So WHY haven’t all these bits and bobs gelled yet?  Will they ever?  The thing about fictional futures is, they are often driven by a single mind, and single individual.  That means they are fueled by the experiences and information gleaned by one mind.  Someone (usually the author) has done their research, talked (or not talked) to experts in the field that they have access to (who may or may not be the same experts that everyone else is talking to).

Like a bathtub full of gin, all of those experiences and information points get mellowed together, they sit and steep and come together over time until you have a final, consumable product (much like bathtub gin, the quality may vary).

So a vision of the future is a *curated* experience.  You are looking at it through a single lens, through the eyes of the writer/artist who put it all together.

Which is why the “real” future won’t match.  Ever.  The people who *create* the future do their own curation.  Sometimes they are informed by futurists, by authors and artists, and the pieces they create reflect that.  As often as not, they are chasing a rabbit and have to see where it goes, so where they end up may not at all be where they planned to go.

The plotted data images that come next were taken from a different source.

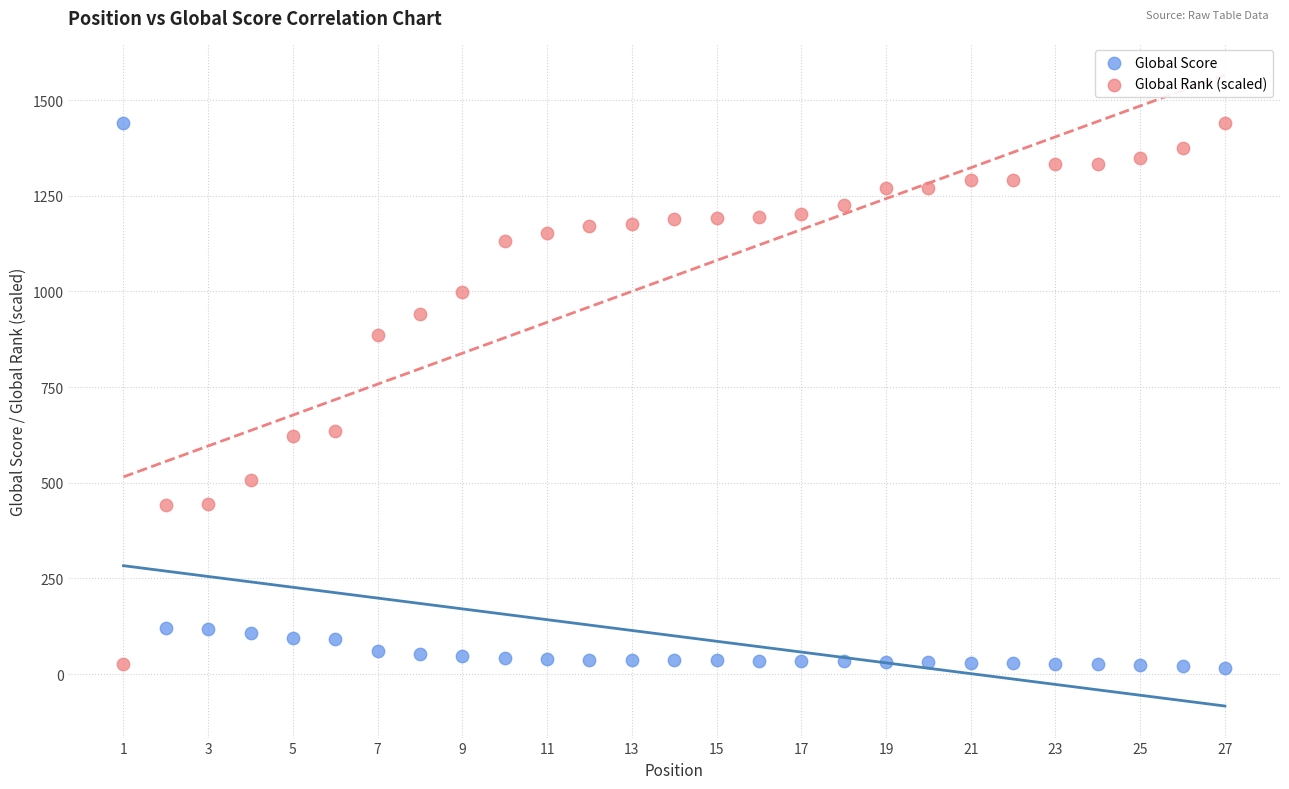

Across all data points, what is the range of X values (max minus min)?

26.0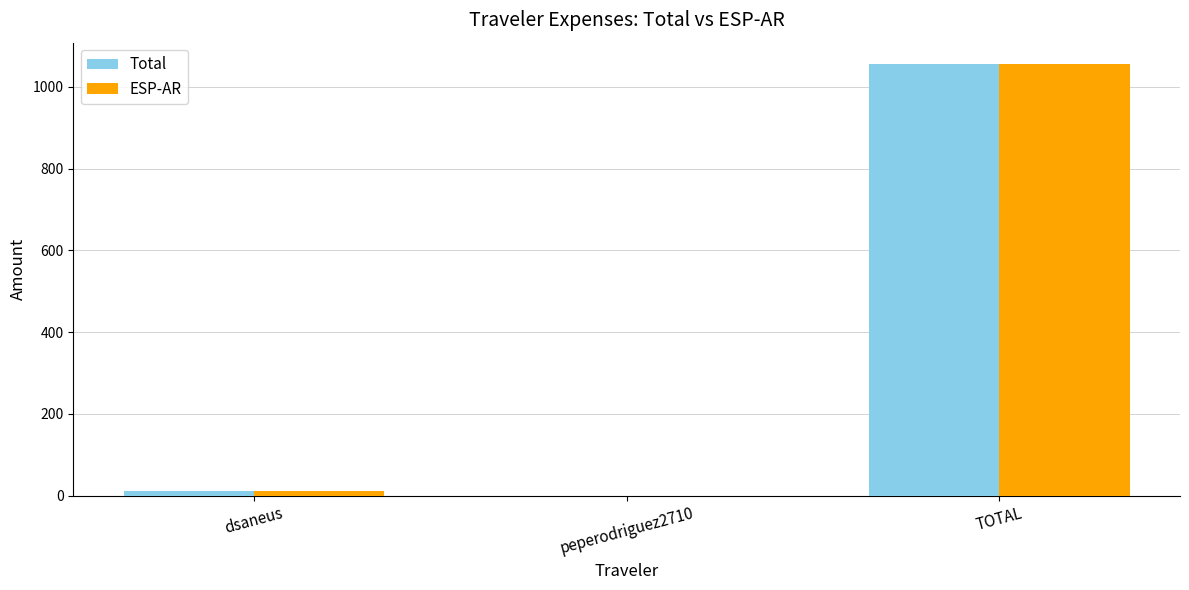

True or false: ESP-AR has a value of 1055.5 at TOTAL.

True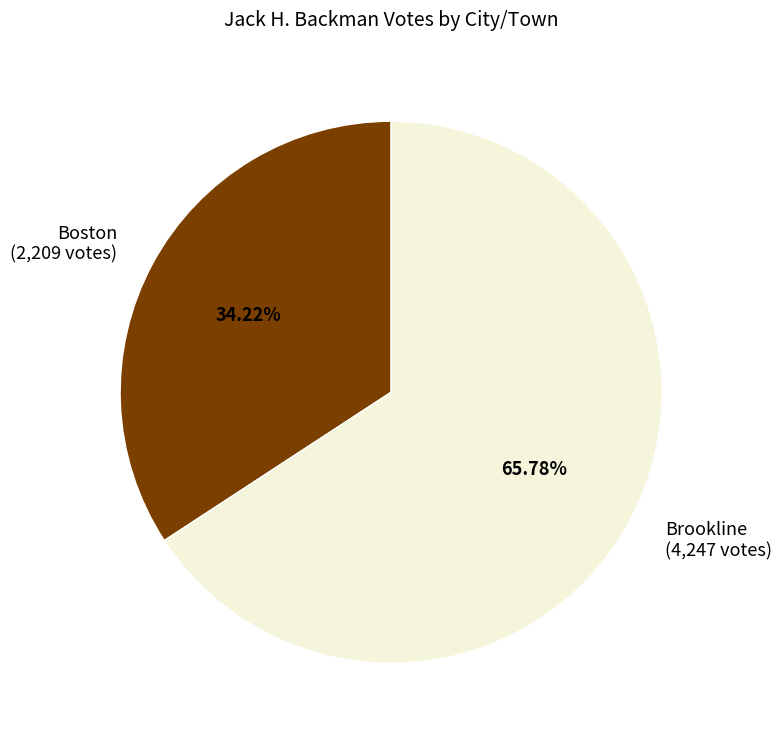

To the nearest percent, what portion does Brookline represent?

66%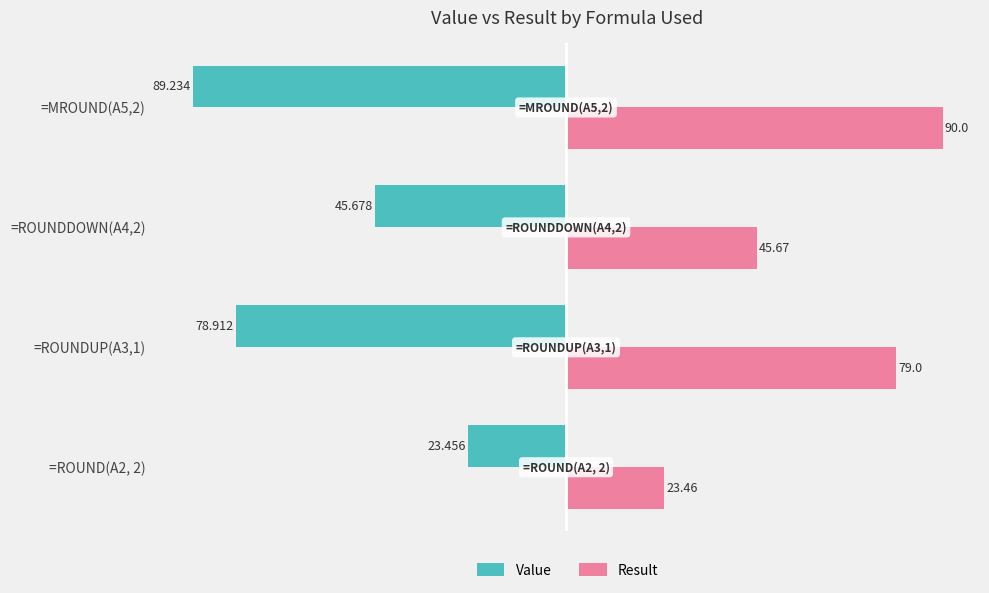

Which series has the widest spread of values?

Result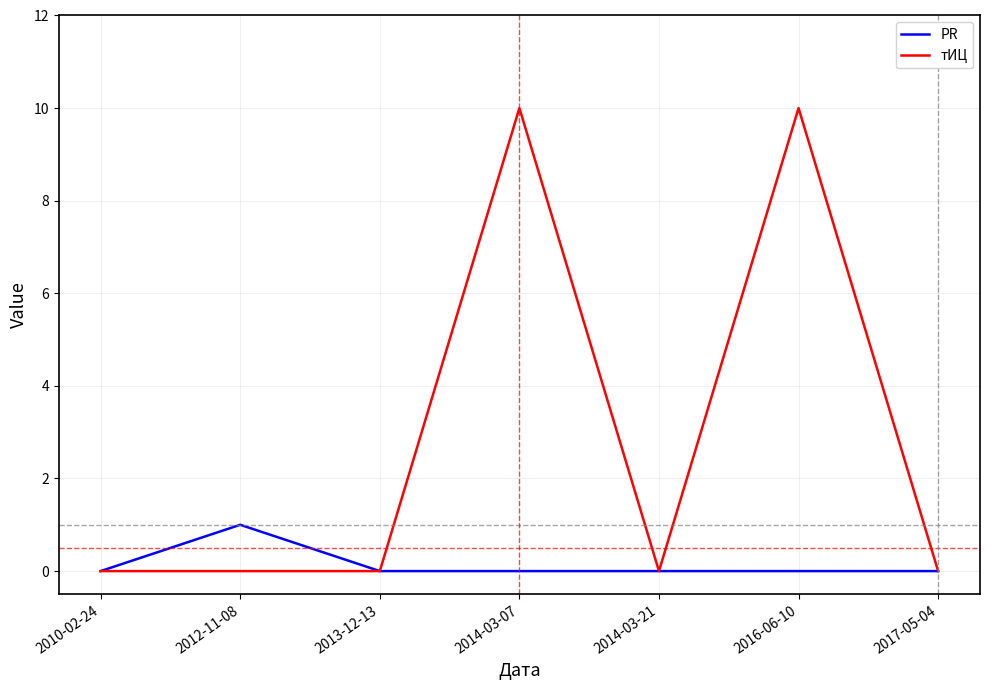

Is the value of PR at 2014-03-07 greater than the value of тИЦ at 2014-03-07?

No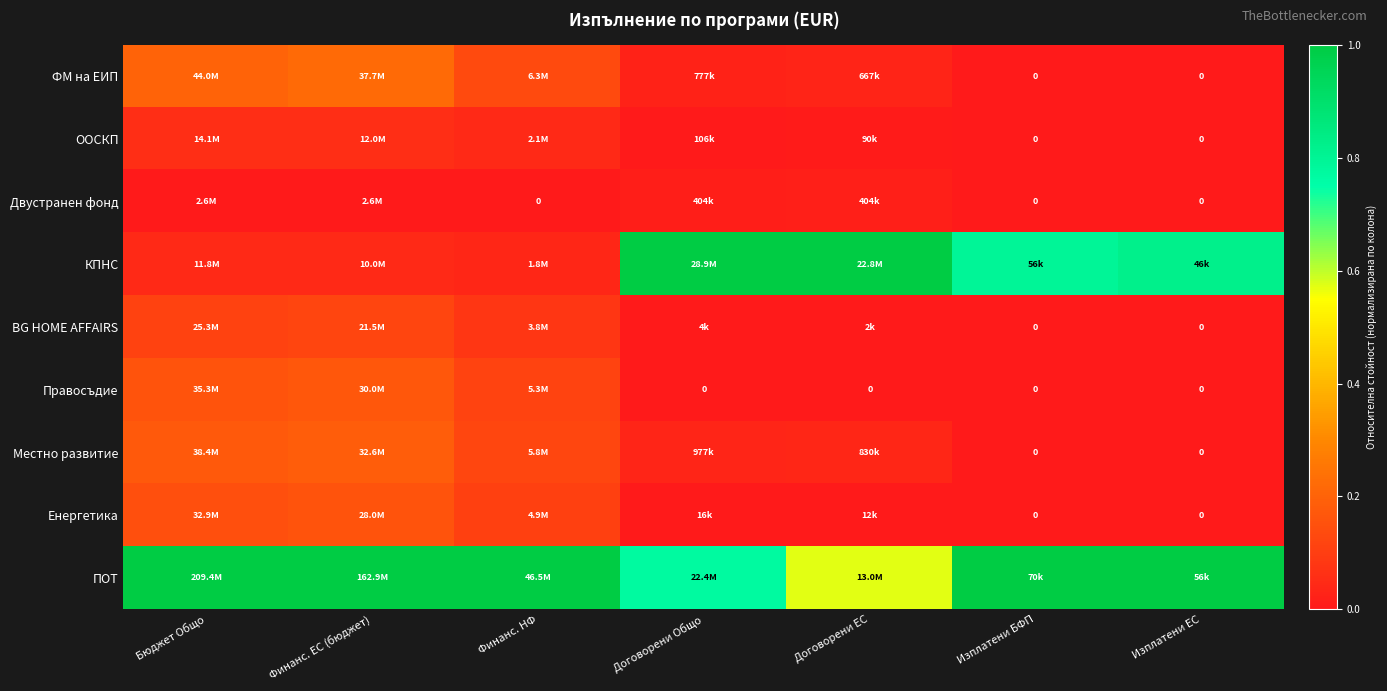

At Финанс. ЕС (бюджет), list the series in order from smallest to largest.

Двустранен фонд, КПНС, ООСКП, BG HOME AFFAIRS, Енергетика, Правосъдие, Местно развитие, ФМ на ЕИП, ПОТ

So, while we may have all the *pieces* of a dystopic future at our fingertips, they are not going to gel.  It takes an individual to do that, to create a suite or a collection or an experience by bringing all of those bits and bobs together.

Throttled back

Custom rigs

The future is here, strangely enough.  3d printers can kit you out with a custom drone, you can create aggressive, combat ready items of clothing that deliver a jab or an electric shock if someone gets too close.  You can slip magnets under the skin  of your fingers (if you have a strong stomach and a lot of lidocaine) to get a tactile sense of the magnetic fields around you.  There are all these bits and bobs and emerging tech and inventive use cases that can be found in every corner of the world and, while they haven’t yet gelled into the inevitable dystopic future we all fear, the sheer number of things that we can do now that were just an idea less than 10 years ago is truly mind blowing.